[Goal of the exercise] Copy each line below as it stands, but skip any picture it contains.

:: Stored data ::

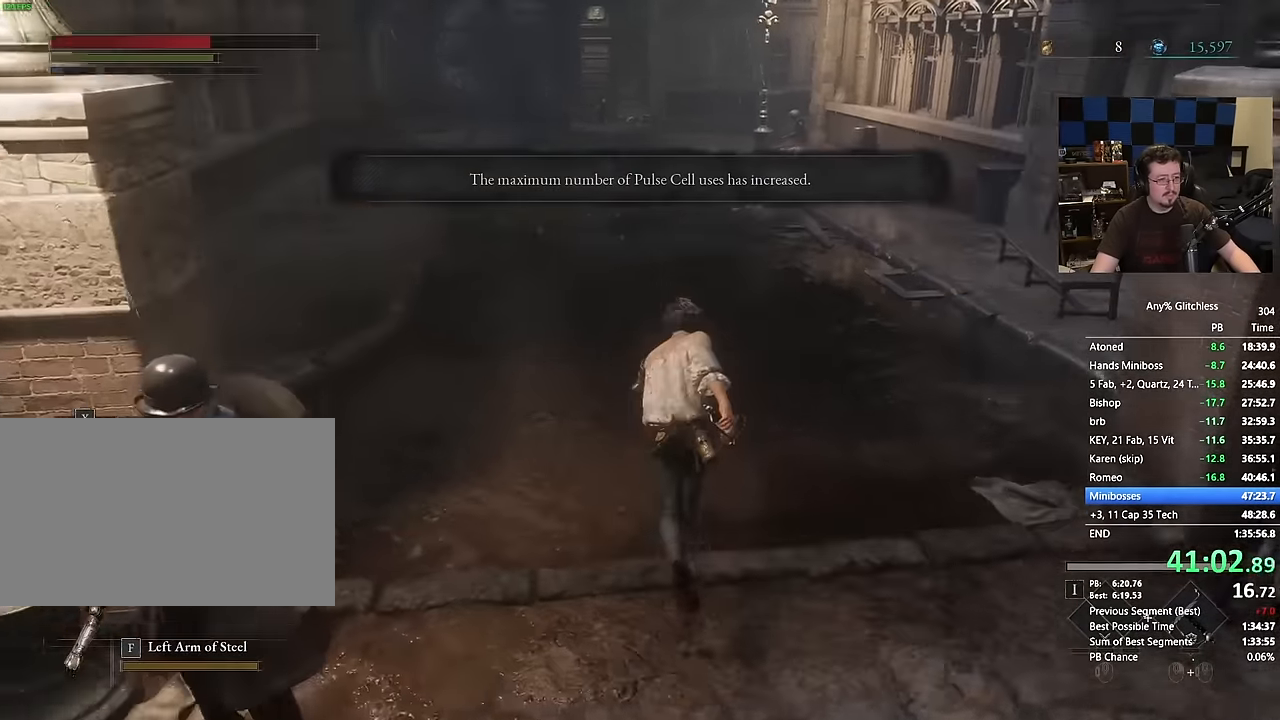
{"keys": ["space", "w"], "mouse": [], "events": []}
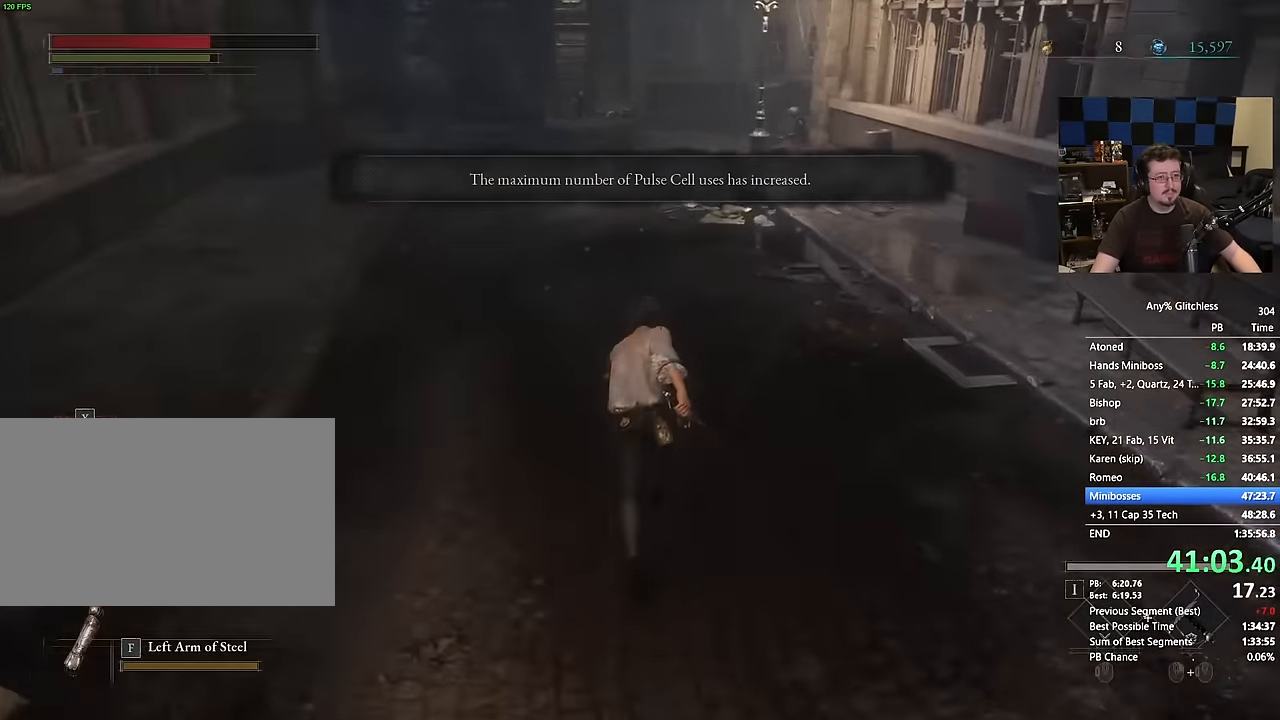
{"keys": ["space", "w"], "mouse": [], "events": []}
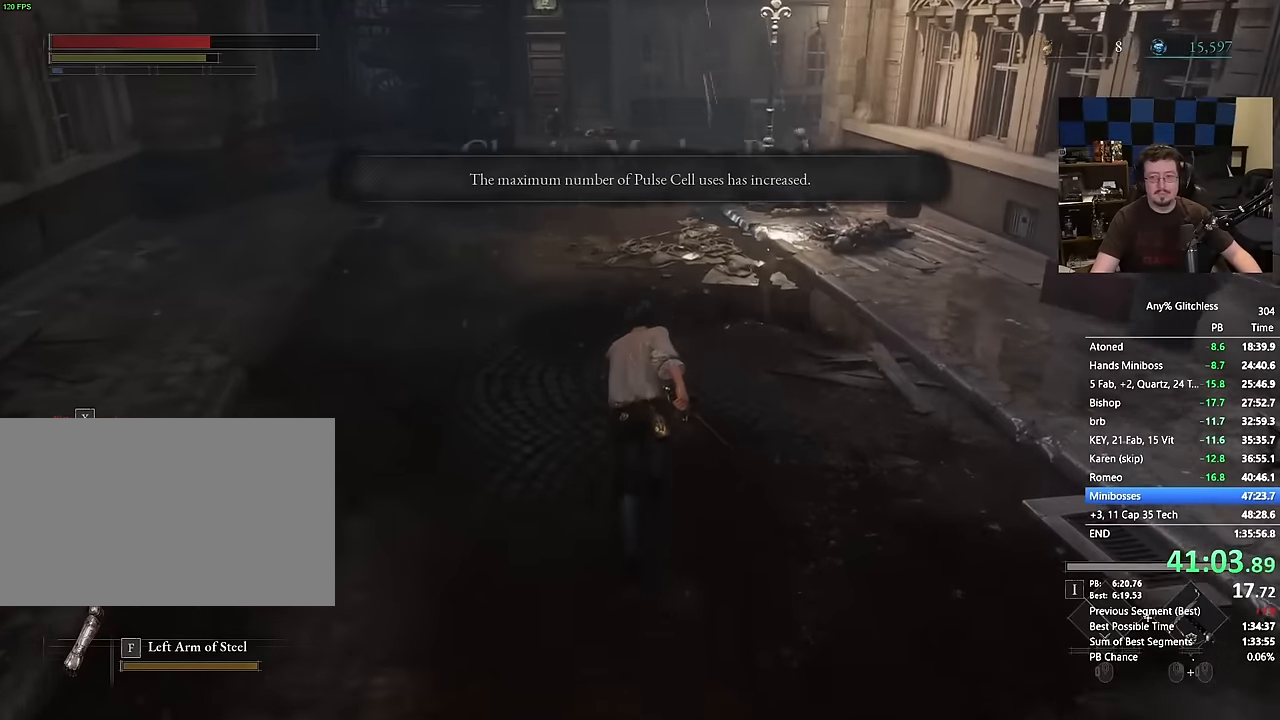
{"keys": ["space", "w"], "mouse": [], "events": []}
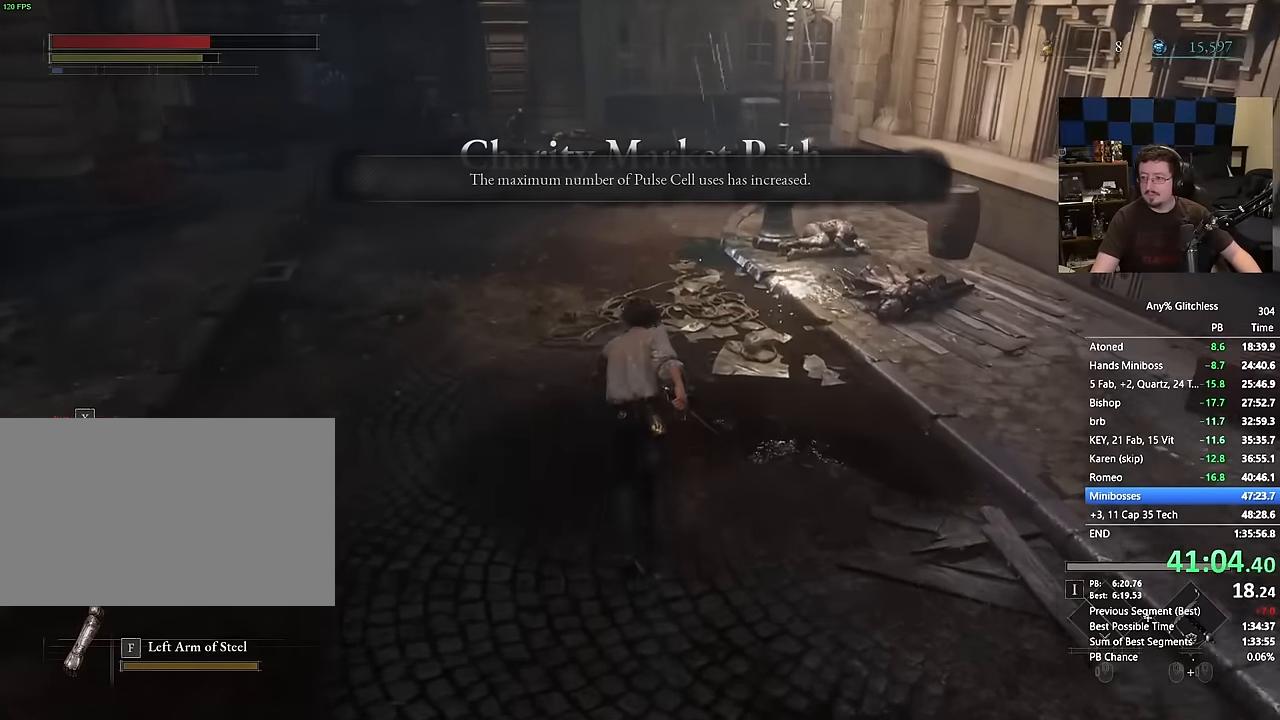
{"keys": ["space", "w"], "mouse": [], "events": []}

:::

[Task output]
{"keys": ["space", "w"], "mouse": [], "events": []}
{"keys": ["space", "w"], "mouse": [], "events": []}
{"keys": ["space", "w"], "mouse": [], "events": []}
{"keys": ["space", "w"], "mouse": [], "events": []}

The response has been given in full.